───── DATA IN THIS EXERCISE ─────

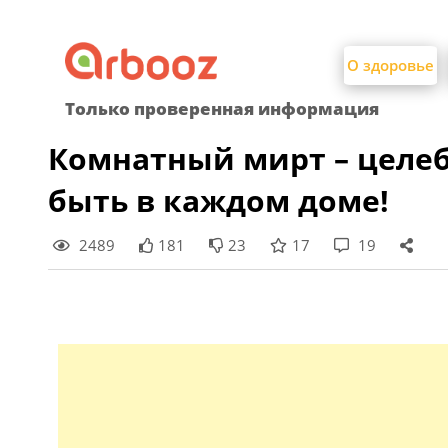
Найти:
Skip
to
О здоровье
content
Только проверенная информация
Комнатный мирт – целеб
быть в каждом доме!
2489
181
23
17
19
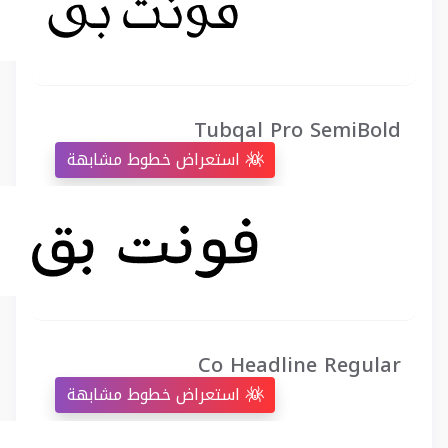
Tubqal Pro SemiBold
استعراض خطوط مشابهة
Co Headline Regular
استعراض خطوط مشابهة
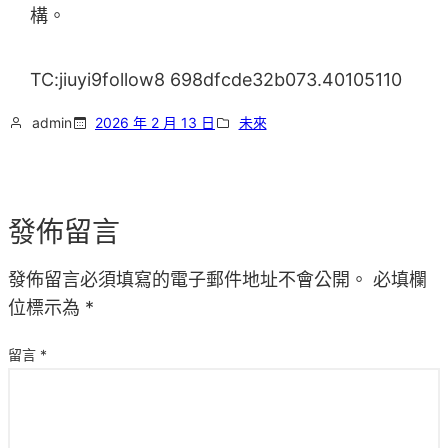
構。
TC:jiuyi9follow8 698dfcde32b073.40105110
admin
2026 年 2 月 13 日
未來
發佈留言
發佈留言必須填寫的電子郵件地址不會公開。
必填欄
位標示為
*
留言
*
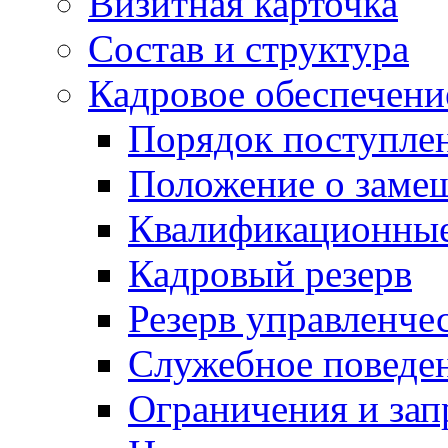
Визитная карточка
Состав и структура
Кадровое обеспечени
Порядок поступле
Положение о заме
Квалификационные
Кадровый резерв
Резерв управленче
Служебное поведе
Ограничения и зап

─────

◆ WORK REQUEST: Set down word for word every line from the one containing "Tubqal Pro SemiBold" through the last line of the records above, both ends included. Leave out the pictures.

◆ OUTPUT FOR THIS TASK:
Tubqal Pro SemiBold
استعراض خطوط مشابهة
Co Headline Regular
استعراض خطوط مشابهة
構。
TC:jiuyi9follow8 698dfcde32b073.40105110
admin
2026 年 2 月 13 日
未來
發佈留言
發佈留言必須填寫的電子郵件地址不會公開。
必填欄
位標示為
*
留言
*
Визитная карточка
Состав и структура
Кадровое обеспечени
Порядок поступле
Положение о заме
Квалификационные
Кадровый резерв
Резерв управленче
Служебное поведе
Ограничения и зап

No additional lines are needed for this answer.